Divergências expostas em debate técnico
A primeira reunião do dia, focada em aspectos técnicos, revelou profundas divergências sobre o modelo de regionalização do saneamento e sua relação com a possível privatização. Parlamentares, especialistas e representantes do governo debateram a viabilidade operacional das unidades regionais, com ênfase nos desafios enfrentados por regiões historicamente carentes, como Jequitinhonha e Mucuri. Além disso, a atuação futura da Arsae-MG, responsável pela regulação dos serviços, e a necessidade de estudos detalhados sobre o impacto financeiro e tarifário foram amplamente questionadas.

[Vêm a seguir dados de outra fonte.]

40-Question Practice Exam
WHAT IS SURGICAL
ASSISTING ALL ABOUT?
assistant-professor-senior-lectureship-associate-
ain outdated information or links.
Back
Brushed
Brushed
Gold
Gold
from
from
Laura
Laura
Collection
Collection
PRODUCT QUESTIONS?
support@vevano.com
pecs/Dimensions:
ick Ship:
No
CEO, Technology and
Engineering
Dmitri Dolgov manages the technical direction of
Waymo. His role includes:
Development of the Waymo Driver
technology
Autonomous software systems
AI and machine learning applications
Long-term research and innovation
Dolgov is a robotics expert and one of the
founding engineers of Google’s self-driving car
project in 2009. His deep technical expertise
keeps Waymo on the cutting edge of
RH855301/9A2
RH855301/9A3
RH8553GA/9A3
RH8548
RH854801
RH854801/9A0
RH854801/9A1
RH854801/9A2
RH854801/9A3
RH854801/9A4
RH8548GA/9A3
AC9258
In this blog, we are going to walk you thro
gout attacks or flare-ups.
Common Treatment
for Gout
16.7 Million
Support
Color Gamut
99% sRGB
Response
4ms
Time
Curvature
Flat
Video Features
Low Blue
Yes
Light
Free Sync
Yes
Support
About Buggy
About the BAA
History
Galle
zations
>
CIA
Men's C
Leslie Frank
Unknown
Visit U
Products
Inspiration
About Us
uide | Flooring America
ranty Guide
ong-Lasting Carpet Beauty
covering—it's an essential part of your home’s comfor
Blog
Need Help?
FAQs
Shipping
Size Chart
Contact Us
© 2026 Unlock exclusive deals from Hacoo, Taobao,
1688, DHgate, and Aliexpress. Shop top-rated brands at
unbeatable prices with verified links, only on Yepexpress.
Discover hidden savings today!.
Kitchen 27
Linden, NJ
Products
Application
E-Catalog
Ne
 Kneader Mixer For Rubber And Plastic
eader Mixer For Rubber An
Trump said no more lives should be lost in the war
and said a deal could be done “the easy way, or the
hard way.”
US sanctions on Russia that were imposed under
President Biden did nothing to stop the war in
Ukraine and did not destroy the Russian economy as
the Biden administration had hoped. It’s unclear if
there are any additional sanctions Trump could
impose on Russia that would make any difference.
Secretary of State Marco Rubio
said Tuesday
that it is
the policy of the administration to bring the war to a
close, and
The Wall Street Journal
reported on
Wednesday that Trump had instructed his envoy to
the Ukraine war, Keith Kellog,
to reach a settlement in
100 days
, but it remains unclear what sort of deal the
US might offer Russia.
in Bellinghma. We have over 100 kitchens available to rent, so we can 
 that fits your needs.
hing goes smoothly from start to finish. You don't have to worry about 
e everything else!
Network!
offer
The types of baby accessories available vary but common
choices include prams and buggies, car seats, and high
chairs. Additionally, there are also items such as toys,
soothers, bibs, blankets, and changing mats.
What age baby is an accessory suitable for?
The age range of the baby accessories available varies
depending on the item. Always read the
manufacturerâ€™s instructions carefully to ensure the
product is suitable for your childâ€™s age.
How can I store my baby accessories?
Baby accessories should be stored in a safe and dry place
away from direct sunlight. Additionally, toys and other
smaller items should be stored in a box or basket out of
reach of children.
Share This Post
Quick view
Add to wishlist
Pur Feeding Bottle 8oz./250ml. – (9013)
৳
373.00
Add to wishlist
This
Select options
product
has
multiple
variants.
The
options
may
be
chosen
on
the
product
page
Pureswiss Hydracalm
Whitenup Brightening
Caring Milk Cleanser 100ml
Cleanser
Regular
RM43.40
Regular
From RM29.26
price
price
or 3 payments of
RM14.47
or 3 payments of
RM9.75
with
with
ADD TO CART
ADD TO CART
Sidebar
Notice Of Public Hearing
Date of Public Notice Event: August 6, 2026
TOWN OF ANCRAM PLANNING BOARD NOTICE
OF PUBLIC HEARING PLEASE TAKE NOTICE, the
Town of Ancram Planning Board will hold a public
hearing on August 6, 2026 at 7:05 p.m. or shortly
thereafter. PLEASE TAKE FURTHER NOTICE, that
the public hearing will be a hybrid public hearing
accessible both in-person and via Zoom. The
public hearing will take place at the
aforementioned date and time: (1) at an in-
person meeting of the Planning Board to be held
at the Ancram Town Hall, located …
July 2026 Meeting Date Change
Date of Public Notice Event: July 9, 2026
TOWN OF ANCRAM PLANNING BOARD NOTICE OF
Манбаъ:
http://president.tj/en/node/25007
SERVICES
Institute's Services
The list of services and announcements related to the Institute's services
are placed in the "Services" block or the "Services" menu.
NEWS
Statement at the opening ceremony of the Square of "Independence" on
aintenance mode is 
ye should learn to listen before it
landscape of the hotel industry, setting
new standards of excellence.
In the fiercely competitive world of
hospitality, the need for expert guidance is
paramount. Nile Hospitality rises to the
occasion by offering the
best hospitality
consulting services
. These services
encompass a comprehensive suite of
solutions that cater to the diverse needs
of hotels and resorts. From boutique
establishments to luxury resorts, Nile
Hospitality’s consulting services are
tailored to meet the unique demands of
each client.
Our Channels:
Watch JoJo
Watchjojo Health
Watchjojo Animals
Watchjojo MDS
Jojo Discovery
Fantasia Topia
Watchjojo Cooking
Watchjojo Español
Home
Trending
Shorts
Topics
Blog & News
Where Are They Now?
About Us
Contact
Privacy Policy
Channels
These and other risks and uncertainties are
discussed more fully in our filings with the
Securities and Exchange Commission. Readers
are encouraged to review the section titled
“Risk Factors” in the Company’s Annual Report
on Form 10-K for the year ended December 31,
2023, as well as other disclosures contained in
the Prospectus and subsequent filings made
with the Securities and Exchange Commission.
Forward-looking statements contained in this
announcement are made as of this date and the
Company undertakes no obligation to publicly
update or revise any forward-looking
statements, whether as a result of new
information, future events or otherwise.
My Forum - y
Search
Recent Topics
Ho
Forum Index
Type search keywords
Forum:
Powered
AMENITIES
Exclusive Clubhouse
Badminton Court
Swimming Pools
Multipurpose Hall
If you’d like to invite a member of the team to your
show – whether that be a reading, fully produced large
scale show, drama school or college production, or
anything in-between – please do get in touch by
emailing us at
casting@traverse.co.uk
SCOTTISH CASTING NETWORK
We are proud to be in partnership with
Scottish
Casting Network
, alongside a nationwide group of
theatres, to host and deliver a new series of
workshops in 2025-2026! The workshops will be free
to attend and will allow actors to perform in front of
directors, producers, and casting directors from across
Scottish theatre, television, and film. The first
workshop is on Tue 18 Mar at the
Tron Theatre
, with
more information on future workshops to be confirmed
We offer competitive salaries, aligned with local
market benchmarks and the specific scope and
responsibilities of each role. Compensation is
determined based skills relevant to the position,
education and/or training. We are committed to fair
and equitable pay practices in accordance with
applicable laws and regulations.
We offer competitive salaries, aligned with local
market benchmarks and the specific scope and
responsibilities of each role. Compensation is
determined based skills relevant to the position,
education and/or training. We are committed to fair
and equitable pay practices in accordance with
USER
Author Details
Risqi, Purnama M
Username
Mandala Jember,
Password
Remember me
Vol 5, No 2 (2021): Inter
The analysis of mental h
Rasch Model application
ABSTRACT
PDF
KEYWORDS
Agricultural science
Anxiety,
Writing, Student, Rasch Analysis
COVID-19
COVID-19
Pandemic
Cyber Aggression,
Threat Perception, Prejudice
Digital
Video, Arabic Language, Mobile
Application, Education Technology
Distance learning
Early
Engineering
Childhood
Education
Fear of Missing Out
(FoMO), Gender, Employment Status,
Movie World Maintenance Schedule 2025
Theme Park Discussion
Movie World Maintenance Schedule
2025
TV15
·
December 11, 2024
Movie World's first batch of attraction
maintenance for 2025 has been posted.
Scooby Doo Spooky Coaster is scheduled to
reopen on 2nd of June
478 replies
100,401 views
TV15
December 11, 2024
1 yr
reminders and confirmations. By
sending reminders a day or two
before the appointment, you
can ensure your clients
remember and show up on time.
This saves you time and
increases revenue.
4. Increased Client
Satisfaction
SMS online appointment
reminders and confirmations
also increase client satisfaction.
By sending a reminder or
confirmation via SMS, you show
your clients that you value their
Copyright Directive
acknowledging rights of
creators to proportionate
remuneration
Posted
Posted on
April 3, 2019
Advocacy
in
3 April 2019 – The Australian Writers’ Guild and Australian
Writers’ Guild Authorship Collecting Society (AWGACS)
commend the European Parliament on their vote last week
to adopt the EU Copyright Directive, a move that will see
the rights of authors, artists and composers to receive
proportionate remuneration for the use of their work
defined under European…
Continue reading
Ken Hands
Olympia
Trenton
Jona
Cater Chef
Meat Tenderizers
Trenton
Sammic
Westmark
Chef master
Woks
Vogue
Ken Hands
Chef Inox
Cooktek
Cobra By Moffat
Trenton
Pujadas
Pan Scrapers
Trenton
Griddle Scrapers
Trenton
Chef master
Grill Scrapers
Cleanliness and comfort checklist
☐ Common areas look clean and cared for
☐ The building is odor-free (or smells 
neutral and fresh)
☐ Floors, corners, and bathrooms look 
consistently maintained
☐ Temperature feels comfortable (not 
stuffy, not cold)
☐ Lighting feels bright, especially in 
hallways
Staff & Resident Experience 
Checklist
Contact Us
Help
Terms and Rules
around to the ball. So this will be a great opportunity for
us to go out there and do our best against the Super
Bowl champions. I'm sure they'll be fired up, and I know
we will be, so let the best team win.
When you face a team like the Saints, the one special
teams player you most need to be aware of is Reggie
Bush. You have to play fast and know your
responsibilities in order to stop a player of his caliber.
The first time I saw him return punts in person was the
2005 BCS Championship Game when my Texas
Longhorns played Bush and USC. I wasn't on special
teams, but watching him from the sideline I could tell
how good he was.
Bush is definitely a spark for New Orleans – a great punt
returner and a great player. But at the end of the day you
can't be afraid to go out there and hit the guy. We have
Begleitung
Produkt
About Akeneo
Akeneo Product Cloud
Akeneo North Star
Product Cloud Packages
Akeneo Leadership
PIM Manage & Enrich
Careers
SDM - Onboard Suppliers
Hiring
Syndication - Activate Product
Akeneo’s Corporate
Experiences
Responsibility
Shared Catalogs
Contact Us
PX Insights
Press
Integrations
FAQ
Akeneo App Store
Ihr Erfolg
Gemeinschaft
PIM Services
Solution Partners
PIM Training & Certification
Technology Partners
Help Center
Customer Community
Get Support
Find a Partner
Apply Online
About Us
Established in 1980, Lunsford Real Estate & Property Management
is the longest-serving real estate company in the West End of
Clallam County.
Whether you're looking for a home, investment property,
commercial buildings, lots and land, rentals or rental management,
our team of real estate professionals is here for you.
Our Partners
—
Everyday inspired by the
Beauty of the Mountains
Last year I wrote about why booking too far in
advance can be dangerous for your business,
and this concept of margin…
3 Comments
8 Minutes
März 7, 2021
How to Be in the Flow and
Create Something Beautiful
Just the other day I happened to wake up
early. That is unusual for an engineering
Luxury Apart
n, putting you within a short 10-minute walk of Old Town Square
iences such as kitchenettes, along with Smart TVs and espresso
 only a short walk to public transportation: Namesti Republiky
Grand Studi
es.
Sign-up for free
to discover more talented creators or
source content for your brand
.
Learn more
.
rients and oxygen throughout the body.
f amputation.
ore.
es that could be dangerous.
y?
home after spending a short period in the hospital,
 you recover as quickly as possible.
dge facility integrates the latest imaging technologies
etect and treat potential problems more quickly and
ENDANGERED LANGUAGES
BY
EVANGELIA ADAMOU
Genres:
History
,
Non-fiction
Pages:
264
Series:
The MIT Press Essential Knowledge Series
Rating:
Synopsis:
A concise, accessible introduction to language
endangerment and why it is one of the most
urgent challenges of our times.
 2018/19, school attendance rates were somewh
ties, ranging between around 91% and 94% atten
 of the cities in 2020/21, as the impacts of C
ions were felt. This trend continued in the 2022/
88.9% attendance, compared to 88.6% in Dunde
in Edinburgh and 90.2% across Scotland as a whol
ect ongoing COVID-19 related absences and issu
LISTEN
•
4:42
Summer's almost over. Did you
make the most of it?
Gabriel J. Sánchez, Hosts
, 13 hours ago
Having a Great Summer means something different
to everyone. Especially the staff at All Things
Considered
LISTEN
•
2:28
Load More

Na sessão plenária da tarde, a discussão oficial do PL 4.380/25 ganhou destaque. O governo argumenta que a privatização é essencial para garantir os investimentos exigidos pelo novo marco regulatório do saneamento básico, permitindo à Copasa expandir sua capacidade operacional e alcançar as metas de universalização. A oposição, por sua vez, contesta essa visão, defendendo que o Estado pode manter o controle da empresa e ainda assim aumentar os investimentos necessários sem recorrer à venda. Segundo os opositores, o projeto apresenta riscos significativos, como o aumento das tarifas, a redução do controle público, a queda na qualidade dos serviços e a falta de garantias sólidas para os trabalhadores. Representantes sindicais, presentes nas galerias da ALMG, também expressaram suas críticas ao modelo proposto pelo Executivo.
Impacto no bolso do cidadão
A possível privatização da Copasa levanta preocupações sobre o aumento das tarifas de água e esgoto para a população. É fundamental que a análise da FFO e os debates em plenário considerem o impacto financeiro para os consumidores, especialmente aqueles de baixa renda. A garantia de acesso à água potável e ao saneamento básico a preços acessíveis deve ser uma prioridade em qualquer decisão sobre o futuro da companhia.
O que vem por aí
Com a conclusão da fase de discussão em primeiro turno e a apresentação das emendas, o PL 4.380/25 aguarda agora o parecer da Comissão de Fiscalização Financeira e Orçamentária. A expectativa é que a análise da FFO seja minuciosa, avaliando o mérito, a constitucionalidade e o impacto financeiro de cada proposta. O clima político permanece tenso, com mobilizações de sindicatos, prefeitos e movimentos sociais, além de divergências entre os parlamentares. As próximas etapas prometem ser marcadas por intensos debates e negociações.